- Text block
---+---

These additional bytes contain an indication for each column’s nullability. In other words, whether the column will allow nulls (e.g., Code, RoomName) or won’t allow nulls (e.g., the ID column in the RoomChart table).

Null Block Storage Allocation

It often surprises people to know that it only takes one nullable field to cause every field in the table to take up 1 bit of extra space in the null block. These additional bits keep track of each column whether it does or doesn’t contain a null. The following diagram illustrates two tables: one in which every column is nullable and one containing only a single nullable column.

SQL SERVER - Tips from the SQL Joes 2 Pros Development Series - Data Row Space Usage and NULL Storage - Day 15 of 35 j2p_15_4

Each table contains 10 columns, c1 through c10. Since there are 10 columns and each table contains at least one nullable column, 10 additional bits are needed in the null block. The null block will contain a 2-byte fixed length field and a variable length bitmap of 1 bit per column. Memory is allocated in 8-bit bytes and 10 bits (c1 – c10) crosses into the next byte. The variable length bitmap takes up 2 more bytes, bringing the size to 4 bytes for each tables’ null block.

Note that in table t1, an INSERT statement placed the integer values 1 through 10 in columns c1 through c10, respectively. Since none of these values is null, the null block bitmap contains 0’s for columns c1 through c10. On the right half of this figure, you see these bits are located in byte 1 for columns c1 through c8, and byte 2 for columns c9 and c10. The additional 6 bits of byte 2 in the null block bitmap are not used by any columns. In table t2 we have one null value in the last column. An INSERT statement placed the integer values 1 through 9 in columns c1 through c9, and null in column c10. Columns c1 through c9 are not null, so the null block bitmap contains 0’s (zeros) for those columns. Column c10 does contain null, so its bit in the null block bitmap reflects a 1.

In a table that contains at least one nullable column, each row will contain a null block whose length depends on the number of columns in the table. If a row of such a table contains a null value for a nullable column, its bit in that row’s null block bitmap will be set to 1. Columns which are not null have their bits in the row’s null block bitmap set to 0.

---+---

- Problem description
Extract, word for word, the portion of the passage about null block storage from "In a table that" up to and including "bitmap set to 0.". Rely solely on the passage about null block storage.

- Rows
---+---

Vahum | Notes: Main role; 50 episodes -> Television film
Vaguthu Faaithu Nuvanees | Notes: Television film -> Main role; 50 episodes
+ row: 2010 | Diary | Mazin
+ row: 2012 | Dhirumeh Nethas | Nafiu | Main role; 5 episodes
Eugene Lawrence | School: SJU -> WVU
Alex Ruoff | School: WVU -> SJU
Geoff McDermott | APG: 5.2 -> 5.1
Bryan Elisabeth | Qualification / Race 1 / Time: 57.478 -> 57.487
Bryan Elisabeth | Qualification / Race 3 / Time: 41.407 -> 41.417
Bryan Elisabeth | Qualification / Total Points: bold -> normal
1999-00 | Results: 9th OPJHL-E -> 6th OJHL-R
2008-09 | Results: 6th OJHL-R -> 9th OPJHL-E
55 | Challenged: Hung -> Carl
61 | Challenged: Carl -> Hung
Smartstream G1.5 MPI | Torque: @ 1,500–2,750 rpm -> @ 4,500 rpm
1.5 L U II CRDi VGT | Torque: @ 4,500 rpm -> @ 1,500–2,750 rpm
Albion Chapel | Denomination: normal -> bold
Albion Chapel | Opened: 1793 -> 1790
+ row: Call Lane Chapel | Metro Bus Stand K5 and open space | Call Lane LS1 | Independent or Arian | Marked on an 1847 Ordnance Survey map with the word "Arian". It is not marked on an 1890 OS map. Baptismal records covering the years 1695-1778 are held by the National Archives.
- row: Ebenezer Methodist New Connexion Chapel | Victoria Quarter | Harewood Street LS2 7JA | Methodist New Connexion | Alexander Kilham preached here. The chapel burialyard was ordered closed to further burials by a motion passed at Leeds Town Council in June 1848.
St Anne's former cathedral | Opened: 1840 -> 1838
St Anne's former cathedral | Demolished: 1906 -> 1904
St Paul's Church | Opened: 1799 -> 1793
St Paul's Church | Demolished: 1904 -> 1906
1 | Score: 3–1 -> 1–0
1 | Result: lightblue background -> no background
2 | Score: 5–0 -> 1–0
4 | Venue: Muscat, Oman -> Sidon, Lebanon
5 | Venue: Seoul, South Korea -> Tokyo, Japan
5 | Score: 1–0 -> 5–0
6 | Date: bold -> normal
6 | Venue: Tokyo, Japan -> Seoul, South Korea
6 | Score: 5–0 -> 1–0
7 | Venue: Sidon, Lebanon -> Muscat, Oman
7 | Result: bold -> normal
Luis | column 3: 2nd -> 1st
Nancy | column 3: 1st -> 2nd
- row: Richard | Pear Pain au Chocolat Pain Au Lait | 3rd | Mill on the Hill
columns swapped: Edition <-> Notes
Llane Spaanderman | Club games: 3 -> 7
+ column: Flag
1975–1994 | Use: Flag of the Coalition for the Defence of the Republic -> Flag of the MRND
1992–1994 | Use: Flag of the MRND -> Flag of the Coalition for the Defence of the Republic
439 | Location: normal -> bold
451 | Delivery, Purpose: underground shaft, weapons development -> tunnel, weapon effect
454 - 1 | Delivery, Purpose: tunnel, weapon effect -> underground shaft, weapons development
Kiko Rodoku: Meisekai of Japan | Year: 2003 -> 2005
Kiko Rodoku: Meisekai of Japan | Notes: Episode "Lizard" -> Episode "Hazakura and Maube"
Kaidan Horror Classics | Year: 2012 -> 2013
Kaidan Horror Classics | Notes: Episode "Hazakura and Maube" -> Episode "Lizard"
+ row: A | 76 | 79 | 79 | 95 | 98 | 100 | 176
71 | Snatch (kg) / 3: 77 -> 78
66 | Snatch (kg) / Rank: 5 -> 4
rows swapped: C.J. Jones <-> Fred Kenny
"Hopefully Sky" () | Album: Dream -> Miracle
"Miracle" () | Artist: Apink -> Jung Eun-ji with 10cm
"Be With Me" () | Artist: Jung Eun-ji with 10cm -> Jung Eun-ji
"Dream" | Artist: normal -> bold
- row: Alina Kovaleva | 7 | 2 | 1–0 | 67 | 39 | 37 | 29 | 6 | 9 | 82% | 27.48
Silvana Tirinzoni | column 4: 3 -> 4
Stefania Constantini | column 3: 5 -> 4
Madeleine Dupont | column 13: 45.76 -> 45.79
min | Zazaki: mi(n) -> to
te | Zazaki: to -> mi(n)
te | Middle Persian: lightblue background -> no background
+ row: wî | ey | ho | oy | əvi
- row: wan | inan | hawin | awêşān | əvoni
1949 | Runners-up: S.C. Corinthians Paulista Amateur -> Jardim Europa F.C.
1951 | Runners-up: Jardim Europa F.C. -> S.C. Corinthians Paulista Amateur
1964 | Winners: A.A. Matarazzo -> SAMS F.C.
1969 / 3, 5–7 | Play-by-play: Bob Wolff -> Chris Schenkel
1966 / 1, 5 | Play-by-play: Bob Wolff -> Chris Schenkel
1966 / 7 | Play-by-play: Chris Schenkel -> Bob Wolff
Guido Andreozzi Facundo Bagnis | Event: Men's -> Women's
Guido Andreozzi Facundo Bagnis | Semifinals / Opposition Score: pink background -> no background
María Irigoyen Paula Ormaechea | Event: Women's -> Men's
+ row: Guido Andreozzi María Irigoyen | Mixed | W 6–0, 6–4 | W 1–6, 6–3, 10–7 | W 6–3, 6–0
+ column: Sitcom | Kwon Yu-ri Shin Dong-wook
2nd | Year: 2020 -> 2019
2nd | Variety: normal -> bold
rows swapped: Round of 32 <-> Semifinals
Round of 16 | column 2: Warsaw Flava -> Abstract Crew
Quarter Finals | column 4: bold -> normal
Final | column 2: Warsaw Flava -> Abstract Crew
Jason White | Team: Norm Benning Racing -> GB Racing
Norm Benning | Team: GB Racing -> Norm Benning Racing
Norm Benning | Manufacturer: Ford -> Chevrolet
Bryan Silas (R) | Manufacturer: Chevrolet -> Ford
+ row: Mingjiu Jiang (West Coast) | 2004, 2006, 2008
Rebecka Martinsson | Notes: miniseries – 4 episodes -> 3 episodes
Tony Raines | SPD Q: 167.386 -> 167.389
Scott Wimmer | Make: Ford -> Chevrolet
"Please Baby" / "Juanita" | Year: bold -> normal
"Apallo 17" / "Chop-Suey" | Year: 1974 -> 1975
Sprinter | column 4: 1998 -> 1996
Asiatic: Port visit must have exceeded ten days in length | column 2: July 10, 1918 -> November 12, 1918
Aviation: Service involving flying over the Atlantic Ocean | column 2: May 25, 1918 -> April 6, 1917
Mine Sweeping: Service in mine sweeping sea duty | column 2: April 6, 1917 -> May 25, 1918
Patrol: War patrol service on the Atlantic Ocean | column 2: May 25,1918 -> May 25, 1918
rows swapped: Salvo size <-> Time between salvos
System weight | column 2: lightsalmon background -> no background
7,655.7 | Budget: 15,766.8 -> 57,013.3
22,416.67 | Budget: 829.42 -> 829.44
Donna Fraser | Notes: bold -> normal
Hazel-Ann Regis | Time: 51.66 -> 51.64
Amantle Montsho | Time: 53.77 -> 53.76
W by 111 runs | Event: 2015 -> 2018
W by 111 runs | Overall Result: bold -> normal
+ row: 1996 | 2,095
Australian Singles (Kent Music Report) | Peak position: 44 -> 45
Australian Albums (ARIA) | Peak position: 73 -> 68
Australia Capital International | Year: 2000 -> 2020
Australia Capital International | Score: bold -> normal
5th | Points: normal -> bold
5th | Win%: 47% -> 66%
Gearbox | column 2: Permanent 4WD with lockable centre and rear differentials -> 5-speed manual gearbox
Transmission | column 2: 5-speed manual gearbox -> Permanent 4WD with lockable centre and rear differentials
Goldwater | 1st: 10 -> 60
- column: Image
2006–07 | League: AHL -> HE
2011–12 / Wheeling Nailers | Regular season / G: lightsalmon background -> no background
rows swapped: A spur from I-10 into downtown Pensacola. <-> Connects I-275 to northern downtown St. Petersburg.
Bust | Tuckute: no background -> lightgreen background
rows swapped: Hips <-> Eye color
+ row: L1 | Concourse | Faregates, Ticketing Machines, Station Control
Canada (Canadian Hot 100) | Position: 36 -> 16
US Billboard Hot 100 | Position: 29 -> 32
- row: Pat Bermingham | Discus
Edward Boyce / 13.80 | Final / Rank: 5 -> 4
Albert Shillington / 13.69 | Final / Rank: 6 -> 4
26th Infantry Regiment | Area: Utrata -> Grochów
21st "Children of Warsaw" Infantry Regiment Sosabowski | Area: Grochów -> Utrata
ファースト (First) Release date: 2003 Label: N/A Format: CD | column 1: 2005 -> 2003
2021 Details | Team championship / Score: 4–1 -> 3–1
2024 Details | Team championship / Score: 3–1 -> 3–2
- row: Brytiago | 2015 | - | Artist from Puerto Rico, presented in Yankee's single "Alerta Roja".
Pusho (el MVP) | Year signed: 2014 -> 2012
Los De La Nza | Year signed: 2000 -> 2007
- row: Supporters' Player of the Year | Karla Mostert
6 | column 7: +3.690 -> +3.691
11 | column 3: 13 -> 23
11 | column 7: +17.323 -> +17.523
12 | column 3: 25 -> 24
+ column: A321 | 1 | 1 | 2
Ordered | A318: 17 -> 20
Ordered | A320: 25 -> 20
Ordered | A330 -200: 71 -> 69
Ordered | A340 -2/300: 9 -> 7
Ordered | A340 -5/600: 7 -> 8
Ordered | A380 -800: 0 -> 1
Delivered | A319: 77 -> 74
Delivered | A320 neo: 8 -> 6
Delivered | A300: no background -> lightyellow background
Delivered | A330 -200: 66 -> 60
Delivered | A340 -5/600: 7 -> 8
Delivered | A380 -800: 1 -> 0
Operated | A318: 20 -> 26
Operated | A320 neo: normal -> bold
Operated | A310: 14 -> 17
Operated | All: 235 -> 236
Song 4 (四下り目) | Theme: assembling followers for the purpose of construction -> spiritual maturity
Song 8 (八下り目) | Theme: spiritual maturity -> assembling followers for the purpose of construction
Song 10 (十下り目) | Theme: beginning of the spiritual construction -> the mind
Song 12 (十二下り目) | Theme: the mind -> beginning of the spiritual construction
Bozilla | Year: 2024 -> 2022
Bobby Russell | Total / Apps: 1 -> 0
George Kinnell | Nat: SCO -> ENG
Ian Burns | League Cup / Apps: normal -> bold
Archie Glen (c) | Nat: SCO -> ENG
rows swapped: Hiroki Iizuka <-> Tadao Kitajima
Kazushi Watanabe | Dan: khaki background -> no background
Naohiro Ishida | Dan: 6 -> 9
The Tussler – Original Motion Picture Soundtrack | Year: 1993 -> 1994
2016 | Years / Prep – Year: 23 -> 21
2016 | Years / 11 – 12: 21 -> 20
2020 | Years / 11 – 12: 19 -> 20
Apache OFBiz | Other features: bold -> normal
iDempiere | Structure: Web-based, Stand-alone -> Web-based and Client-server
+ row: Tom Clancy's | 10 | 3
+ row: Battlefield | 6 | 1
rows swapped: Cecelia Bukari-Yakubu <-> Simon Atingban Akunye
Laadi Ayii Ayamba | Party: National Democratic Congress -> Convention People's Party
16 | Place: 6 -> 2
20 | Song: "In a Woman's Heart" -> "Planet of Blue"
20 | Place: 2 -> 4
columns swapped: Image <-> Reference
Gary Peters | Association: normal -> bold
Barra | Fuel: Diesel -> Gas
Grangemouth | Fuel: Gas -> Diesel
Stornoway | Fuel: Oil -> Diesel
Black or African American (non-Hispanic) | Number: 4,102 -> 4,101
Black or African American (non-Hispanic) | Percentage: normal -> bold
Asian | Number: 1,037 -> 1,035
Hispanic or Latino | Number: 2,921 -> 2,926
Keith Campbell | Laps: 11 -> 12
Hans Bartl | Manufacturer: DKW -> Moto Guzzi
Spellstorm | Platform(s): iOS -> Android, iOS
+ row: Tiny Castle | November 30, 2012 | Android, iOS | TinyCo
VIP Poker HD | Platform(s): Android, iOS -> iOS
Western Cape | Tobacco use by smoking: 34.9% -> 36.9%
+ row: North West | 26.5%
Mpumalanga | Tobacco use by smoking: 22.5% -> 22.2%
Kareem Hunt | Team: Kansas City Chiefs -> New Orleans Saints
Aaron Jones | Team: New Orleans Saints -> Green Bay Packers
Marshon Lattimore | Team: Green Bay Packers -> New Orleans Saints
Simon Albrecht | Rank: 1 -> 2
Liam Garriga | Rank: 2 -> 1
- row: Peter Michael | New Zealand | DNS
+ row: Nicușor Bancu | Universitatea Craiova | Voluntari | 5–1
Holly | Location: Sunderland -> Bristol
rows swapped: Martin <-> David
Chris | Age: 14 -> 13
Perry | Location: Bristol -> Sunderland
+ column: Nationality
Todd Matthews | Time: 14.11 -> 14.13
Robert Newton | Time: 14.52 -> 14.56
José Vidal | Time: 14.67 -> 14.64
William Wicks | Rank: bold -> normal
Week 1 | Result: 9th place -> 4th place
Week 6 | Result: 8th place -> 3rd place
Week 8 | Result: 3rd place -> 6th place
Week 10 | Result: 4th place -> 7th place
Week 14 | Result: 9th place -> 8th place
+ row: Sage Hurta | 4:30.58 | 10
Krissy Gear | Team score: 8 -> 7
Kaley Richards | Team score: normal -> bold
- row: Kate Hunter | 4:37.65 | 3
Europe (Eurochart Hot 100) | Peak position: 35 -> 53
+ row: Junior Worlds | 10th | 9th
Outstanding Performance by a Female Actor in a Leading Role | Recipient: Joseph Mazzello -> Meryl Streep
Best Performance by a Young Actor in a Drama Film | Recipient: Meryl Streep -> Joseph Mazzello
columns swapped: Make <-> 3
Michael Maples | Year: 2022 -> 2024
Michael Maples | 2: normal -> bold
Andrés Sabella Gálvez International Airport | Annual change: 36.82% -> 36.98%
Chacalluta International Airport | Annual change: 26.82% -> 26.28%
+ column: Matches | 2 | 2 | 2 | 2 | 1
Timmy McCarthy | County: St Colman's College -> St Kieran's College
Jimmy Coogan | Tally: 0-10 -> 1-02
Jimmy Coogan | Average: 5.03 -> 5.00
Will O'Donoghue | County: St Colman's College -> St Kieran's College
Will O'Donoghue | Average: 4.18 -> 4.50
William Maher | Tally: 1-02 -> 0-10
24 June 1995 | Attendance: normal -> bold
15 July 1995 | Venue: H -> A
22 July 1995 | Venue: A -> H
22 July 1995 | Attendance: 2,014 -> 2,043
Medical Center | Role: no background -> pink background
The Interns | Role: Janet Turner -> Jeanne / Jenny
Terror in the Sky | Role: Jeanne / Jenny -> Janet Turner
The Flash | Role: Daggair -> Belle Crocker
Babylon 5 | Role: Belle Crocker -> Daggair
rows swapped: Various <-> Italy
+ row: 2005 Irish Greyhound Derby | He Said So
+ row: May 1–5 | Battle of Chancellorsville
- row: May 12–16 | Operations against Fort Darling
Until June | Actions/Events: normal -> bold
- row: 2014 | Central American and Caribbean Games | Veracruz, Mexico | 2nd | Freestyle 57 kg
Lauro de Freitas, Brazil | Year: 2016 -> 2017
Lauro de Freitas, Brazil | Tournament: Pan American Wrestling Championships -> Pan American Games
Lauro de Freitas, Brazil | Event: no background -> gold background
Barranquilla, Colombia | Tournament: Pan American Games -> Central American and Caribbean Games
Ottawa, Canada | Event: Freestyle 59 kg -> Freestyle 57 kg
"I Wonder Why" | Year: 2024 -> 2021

---+---

- Answer to the task
In a table that contains at least one nullable column, each row will contain a null block whose length depends on the number of columns in the table. If a row of such a table contains a null value for a nullable column, its bit in that row’s null block bitmap will be set to 1. Columns which are not null have their bits in the row’s null block bitmap set to 0.